Willoughby designed posters for the London Underground from 1928 to 1935. She made illustrations for a gift edition of The Odes of Horace, added "curiously stylised illustrations" for a 1929 edition of Pride and Prejudice by Jane Austen, "decorated" a collection of 17th-century love poems, and contributed illustrations for ten books published by Peter Llewelyn Davies, among her many published works.

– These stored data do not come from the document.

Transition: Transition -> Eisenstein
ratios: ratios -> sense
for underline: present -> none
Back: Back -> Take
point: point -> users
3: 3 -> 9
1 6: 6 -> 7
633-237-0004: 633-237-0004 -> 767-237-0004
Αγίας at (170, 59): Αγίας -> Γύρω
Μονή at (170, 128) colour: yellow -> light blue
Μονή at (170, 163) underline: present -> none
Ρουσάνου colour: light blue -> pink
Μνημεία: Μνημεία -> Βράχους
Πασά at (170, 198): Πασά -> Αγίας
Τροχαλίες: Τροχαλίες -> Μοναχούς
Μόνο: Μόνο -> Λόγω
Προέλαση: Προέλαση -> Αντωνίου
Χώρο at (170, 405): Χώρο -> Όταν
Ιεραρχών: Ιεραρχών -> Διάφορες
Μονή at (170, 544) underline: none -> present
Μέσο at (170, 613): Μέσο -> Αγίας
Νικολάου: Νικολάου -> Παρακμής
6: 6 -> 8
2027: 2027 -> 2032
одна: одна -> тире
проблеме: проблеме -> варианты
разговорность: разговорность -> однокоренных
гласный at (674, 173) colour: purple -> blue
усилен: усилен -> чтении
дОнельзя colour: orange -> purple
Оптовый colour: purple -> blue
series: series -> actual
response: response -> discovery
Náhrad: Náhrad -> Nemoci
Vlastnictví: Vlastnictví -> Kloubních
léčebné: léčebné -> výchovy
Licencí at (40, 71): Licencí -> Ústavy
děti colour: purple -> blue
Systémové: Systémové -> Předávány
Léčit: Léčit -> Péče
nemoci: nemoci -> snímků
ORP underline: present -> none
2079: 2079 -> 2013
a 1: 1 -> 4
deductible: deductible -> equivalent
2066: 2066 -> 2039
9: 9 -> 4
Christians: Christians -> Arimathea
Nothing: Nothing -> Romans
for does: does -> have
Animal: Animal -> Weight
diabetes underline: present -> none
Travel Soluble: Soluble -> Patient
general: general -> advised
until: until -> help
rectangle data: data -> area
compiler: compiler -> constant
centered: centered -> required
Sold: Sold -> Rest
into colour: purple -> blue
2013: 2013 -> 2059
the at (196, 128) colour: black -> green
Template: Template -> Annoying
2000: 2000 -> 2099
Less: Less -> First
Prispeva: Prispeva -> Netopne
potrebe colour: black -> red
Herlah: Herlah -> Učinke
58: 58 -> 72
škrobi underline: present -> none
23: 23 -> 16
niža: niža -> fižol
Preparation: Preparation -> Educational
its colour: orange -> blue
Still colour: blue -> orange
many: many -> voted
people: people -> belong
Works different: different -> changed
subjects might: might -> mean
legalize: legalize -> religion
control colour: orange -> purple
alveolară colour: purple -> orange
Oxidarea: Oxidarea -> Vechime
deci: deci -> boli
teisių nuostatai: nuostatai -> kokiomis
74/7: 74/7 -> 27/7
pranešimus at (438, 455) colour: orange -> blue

Beginning in 1915, she created cover designs for the catalogues and other publications of specialty bookseller and dance scholar Cyril W. Beaumont, sometimes under the name "Vera Petrovna". She also created wooden souvenir figures depicting dancers Léonide Massine and Lubov Tchernicheva of the Ballets Russes.

Willoughby published Vision of Greece, an illustrated record of her travels in Greece in 1925. "It is a fully sufficient book, even if we only consider its text," commented one reviewer, "but Mrs. Willoughby is one of the most masterly of modern painters, and her book is enormously more attractive by reason of her illustrations."

== Personal life ==
Vera Willoughby's husband was English film actor Louis Willoughby (1876–1968). Their daughter Althea Willoughby (1904–1982) was also an illustrator and designer. During World War I, she lived with young signal officer Peter Llewelyn Davies. Vera Willoughby died in 1939, aged 69 years. Original works by Willoughby are in the collections of the Victoria and Albert Museum and the London Transport Museum.